Le Dow Transport s’envolait de 1,65% hier soir. Il pulvérise un nouveau record absolu à 6 238 points, ce qui porte son avance annuelle à 17,5%. Il explose ainsi de 27% depuis le 16 novembre 2012 : c’est l’un des gains les plus spectaculaires jamais réalisés en quatre mois depuis 1996 — et une performance absolument sans précédent pour une période de ralentissement de la croissance depuis sa création en… 1931.

▪ Que nous disent les statistiques du jour ?
Les indices américains avaient entamé la séance sur une note de lourdeur (-0,2%, c’était la répétition de l’entame de séance de mardi)… Mais les optimistes ont immédiatement parié que Wall Street saluerait la progression de 1,1% des ventes de détail — sachant que la moitié de cette hausse provient de la flambée de 5% des carburants qui appauvrit les Américains.

En outre, les prix à l’importation aux Etats-Unis ont augmenté de 1% d’un mois sur l’autre en février 2013, d’après le département du Travail. Alors que les économistes anticipaient une progression plus proche de 0,5%, les stocks sont ressortis trois fois plus importants que prévu (+1% contre +0,3% attendu).

Mais ceci est interprété comme un signe de confiance de la part des entreprises (elles se prépareraient à une hausse de la demande) et non comme le symptôme d’un moindre appétit de la part des consommateurs.

La demande de crédit à la consommation a également fait un bond en février. Les experts se sont empressés d’y voir un surgissement de l’envie de dépenser plus, de réaliser de gros achats… alors que la réalité, c’est que la baisse des salaires sur fond d’inflation réelle à 5% détruit le pouvoir d’achat des ménages, que les frais de scolarité explosent et que les dépenses de santé grimpent beaucoup plus vite que les subsides provenant de Medicare.

Tous les banquiers savent que la plupart de leurs clients ne parviennent plus à boucler leurs fins de mois. Pourtant, ils s’acharnent à les faire passer pour de nouveaux riches qui s’endettent pour s’offrir un cinq-étoiles à Hawaï avec voyage depuis New York en première classe.

Leur source d’inspiration est toute trouvée, c’était leur propre bon plan pour le jour de l’an… La seule variante, c’est qu’ils ont des dizaines de milliers de miles à écouler et que la chaîne d’hôtels leur appartient.

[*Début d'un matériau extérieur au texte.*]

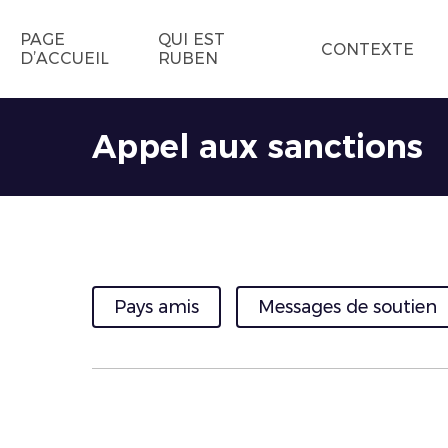
PAGE
QUI EST
CONTEXTE
D’ACCUEIL
RUBEN
Appel aux sanctions
Pays amis
Messages de soutien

Vivre à crédit et payer plein pot, c’est une manie de pauvre… comme d’investir dans les actions quand elles sont au plus haut. Mais quelque chose a changé et qui leur échappe : les épargnants sont rincés par les trois krachs majeurs de 2001, 2007 et 2011. Les apprentis day traders ont été consciencieusement plumés jusqu’au croupion… et ce sont les 5% d’Américains les plus riches — dont une majorité de financiers — qui détiennent aujourd’hui (directement ou indirectement) 85% des actions.

A qui peuvent-ils espérer les revendre pour transformer leurs gains virtuels en profits réels ?

La Fed se trompe en leur versant presque directement quatre milliards de dollars supplémentaires par jour. Il faudrait au contraire les déposer sur des comptes d’épargne en action réservés à la classe moyenne.

Trop tard : elle est quasiment moribonde, évaporée comme la Mer d’Aral privée du débit des fleuves détournés en amont.

Tout comme Wall Street détourne depuis 10 ans les flux de liquidités destinés à l’économie réelle.